Sepanjang yang saya kenal sejak pertengahan 1980an di Jogja, ia bukanlah orang yang tegar dan tahan terhadap tekanan — termasuk tekanan pekerjaan. Karena itu, mengingat beratnya tugas yang dipikulnya sebagai menteri pendidikan, saya mencoba menghiburnya dengan semacam antisipasi permakluman.
Ada tokoh yang bilang, kata saya, bahwa urusan pendidikan kita begitu ruwetnya sampai-sampai siapapun yang menjadi menteri pendidikan tidak akan berhasil. Implikasinya: jika ia tidak sukses selama lima tahun menjabat, jangan kuatir, publik akan memaklumi.
Mengurus pendidikan SD hingga universitas, dengan 60 jutaan murid/mahasiswa yang tersebar di begitu luas wilayah dengan tingkat kemajuan yang sangat bervariasi, memang adalah kerja raksasa yang butuh waktu lama untuk membuatnya beres. Lima tahun pasti bukan masa yang cukup untuk itu.
Tanggapan Yahya di luar dugaan.
“Sebenarnya masalahnya tidak terlalu rumit,” katanya, dengan suara khasnya yang pelan. “Kalau kita telusuri masalahnya satu per satu, akan terlihat gambarannya dengan jelas.”
Saya terdiam, tak ingin mendebatnya. Waktu itu saya simpulkan dengan cepat (mungkin terlalu cepat): ia tidak cukup menghayati serba-masalah yang membelit pendidikan kita — dari mulai kondisi gedung sekolah di daerah-daerah terpencil yang kebanyakan tidak memenuhi syarat, kurikulum yang berganti-ganti seiring pergantian menterinya, sampai lulusan perguruan tinggi yang tidak siap-pakai, penyediaan buku teks oleh pemerintah yang menjadi lahan bisnis para kroni penguasa dst. Atau barangkali kami berbeda pemahaman dalam memaknai pendidikan sebagai sistem nasional.

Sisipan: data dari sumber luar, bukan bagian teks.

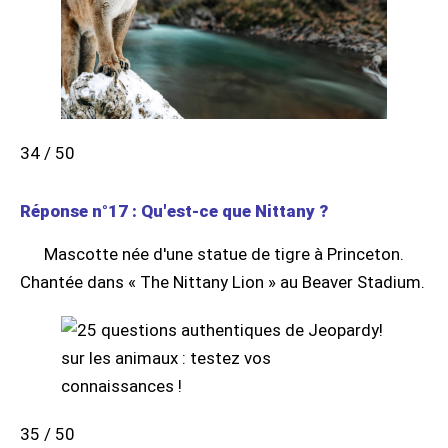
34 / 50
Réponse n°17 : Qu'est-ce que Nittany ?
Mascotte née d'une statue de tigre à Princeton.
Chantée dans « The Nittany Lion » au Beaver Stadium.
35 / 50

Dalam renungan belakangan, optimisme dan konfidennya itu saya pikir karena profesi abadinya sebagai guru. Ia bukan hanya mengajar selama puluhan tahun di Fisipol UGM, dan pernah menjadi dekannya, tapi seminggu sekali tetap mengajar di SMP yang bernaung di bawah yayasan keluarganya di Bumiayu. Pasti sekolahan itu satu-satunya yang punya guru SMP bergelar doktor ilmu politik lulusan Amerika.